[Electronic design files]
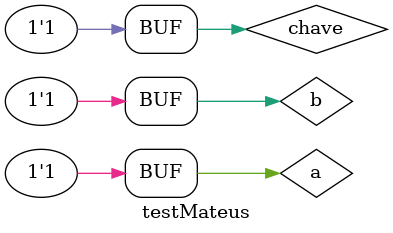
<source format=v>


module mateus(s1,s2,a,b,chave);

output s1;
output s2;

input a;
input b;
input chave;

wire temp1;
wire temp2;
wire temp3;
wire temp4;
wire temp5;
wire temp6;
wire temp7;
wire temp8;

assign temp1 = a&b;
assign temp3 = (~(a&b));
assign temp7 = temp1&(~chave);
assign temp8 = temp3&chave;
assign s1 = temp8|temp7;

assign temp2 = a|b;
assign temp4 = (~(a|b));
assign temp5 = temp2&(~chave);
assign temp6 = temp4&chave;
assign s2 = temp6|temp5;


endmodule

module testMateus;

reg a;
reg b;
reg chave;

wire s1;
wire s2;

mateus lima(s1,s2,a,b,chave);

initial begin: main

$display("Exemplo0033 - mateus lima batista - 451410");
$display("Test LU's module");
$display ("\na       b     chave     s1      s2");

a = 0;
b = 0;
chave = 0;

$monitor("%b\t%b\t%b\t%b\t%b",a,b,chave,s1,s2);
#1 a = 0; b = 1;chave = 0;
#1 a = 1; b = 0;chave = 0;
#1 a = 1; b = 1;chave = 0;
#1 a = 0; b = 0;chave = 1;
#1 a = 0; b = 1;chave = 1;
#1 a = 1; b = 0;chave = 1;
#1 a = 1; b = 1;chave = 1;

end
endmodule

</source>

**How to complete this task**
Repeat the records verbatim, excluding pictures.

**Answer box**
<source format=v>


module mateus(s1,s2,a,b,chave);

output s1;
output s2;

input a;
input b;
input chave;

wire temp1;
wire temp2;
wire temp3;
wire temp4;
wire temp5;
wire temp6;
wire temp7;
wire temp8;

assign temp1 = a&b;
assign temp3 = (~(a&b));
assign temp7 = temp1&(~chave);
assign temp8 = temp3&chave;
assign s1 = temp8|temp7;

assign temp2 = a|b;
assign temp4 = (~(a|b));
assign temp5 = temp2&(~chave);
assign temp6 = temp4&chave;
assign s2 = temp6|temp5;


endmodule

module testMateus;

reg a;
reg b;
reg chave;

wire s1;
wire s2;

mateus lima(s1,s2,a,b,chave);

initial begin: main

$display("Exemplo0033 - mateus lima batista - 451410");
$display("Test LU's module");
$display ("\na       b     chave     s1      s2");

a = 0;
b = 0;
chave = 0;

$monitor("%b\t%b\t%b\t%b\t%b",a,b,chave,s1,s2);
#1 a = 0; b = 1;chave = 0;
#1 a = 1; b = 0;chave = 0;
#1 a = 1; b = 1;chave = 0;
#1 a = 0; b = 0;chave = 1;
#1 a = 0; b = 1;chave = 1;
#1 a = 1; b = 0;chave = 1;
#1 a = 1; b = 1;chave = 1;

end
endmodule

</source>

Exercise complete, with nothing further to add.